Scarred survivors of the Rwandan genocide met with a group of Jewish Holocaust survivors in Paris this week, to draw support from one another and discuss ways to prevent history from repeating itself.
Young Rwandan Tutsis who miraculously escaped the 1994 genocide fought back tears to tell of the 100 days of killing, as Jewish survivors of the Nazi death camps recounted how they had found the courage to live after the horror.
One of those present was Samuel Pisar, the youngest known survivor of the Nazi concentration camp at Auschwitz, who was imprisoned at the age of 12, his head shaved, and starved into submission.
Alongside him stood Reverien Rurangwa, a Rwandan Tutsi who was just 15 when Hutu killers left him for dead after slaughtering 43 members of his extended family. "I will never be able to tell what I have seen," the young man told the group, tears streaming down his face, which still bears machete marks from the killing spree, in which his ribs were smashed and one of his hands hacked off.
Twenty-five-year-old Annick Kayitesi lost her entire family but one sister in the genocide. She struggled for a long time before finding the strength to talk of her suffering before the assembly.
"When I see that today there is a Holocaust centre, I tell myself there is a reason to testify, even if it is painful," she said after a long, anguished silence, as other Tutsi women in the assembly heaved with tears. Pisar sought to comfort his Rwandan "brothers" in suffering, with a message of hope and optimism.
"In spite of everything, you can and you must live, because that is the only possible revenge on the enemy, the sweetest kind of revenge," he told them.

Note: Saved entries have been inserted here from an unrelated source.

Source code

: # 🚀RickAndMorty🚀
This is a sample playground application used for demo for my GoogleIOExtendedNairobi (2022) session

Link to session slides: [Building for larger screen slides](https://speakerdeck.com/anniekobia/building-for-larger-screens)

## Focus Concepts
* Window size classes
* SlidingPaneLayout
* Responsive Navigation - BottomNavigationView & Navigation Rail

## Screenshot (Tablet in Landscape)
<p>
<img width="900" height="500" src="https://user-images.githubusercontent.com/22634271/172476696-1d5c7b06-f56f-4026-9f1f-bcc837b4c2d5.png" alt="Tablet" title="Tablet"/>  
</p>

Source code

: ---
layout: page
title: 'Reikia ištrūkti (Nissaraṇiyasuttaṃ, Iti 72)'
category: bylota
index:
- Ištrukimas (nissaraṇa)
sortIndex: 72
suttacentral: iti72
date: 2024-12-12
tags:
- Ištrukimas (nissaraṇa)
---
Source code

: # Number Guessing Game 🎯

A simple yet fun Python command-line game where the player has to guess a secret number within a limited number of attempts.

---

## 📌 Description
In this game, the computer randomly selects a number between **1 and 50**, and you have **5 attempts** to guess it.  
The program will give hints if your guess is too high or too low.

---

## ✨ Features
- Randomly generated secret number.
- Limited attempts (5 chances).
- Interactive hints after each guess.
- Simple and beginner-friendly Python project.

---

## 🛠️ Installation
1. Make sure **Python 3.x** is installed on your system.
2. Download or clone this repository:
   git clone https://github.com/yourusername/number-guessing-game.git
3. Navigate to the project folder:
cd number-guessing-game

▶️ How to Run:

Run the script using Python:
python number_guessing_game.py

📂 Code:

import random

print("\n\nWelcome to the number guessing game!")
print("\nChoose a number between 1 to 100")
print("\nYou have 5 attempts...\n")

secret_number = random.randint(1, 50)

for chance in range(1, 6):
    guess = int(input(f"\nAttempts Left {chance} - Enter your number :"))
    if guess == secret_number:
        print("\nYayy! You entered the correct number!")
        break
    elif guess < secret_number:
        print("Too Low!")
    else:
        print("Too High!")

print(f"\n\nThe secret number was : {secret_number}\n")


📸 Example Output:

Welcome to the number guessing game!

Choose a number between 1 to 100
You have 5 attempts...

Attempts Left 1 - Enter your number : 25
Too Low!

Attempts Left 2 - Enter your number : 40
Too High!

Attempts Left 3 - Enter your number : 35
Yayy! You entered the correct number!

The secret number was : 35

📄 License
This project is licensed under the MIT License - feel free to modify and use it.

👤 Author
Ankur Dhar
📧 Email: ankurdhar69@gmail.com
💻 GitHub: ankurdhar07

But Charles Baron, who also survived the death camp at Auschwitz, could not hide his dismay that the Rwandan genocide had been possible, half a century after the end of World War II.
"How can it be possible that mankind has yet to learn the lessons of Auschwitz?" he asked.
Reverien belongs to an association called Ibuka - "Remember" in the Rwandan language Kinyarwanda - which seeks to prevent the world from forgetting the genocide, and is campaigning against impunity for the killers.
He said he wished to learn from Holocaust survivors how to ensure memory endures, and that to do nothing would be to "play a part in your own genocide".
Before leaving the room, he clasped Samuel Pisar's hands in his own, telling him: "You know, genocide survivors are the only family I have left."
The encounter took place at a Jewish cultural centre in Paris, on the sidelines of a photo exhibition called "The wounds of silence", which features 60 black-and-white shots of perpetrators and victims of the Rwandan genocide.
Rwanda this week remembered the massacres in which at least 800,000 and as many as one million people were massacred, most of them by the then-Hutu army and extremist militias.
UN chief Kofi Annan has led a global admission of guilt over the failure of the international community to stop the genocide in Rwanda, calling upon the world to act to prevent it from ever happening again.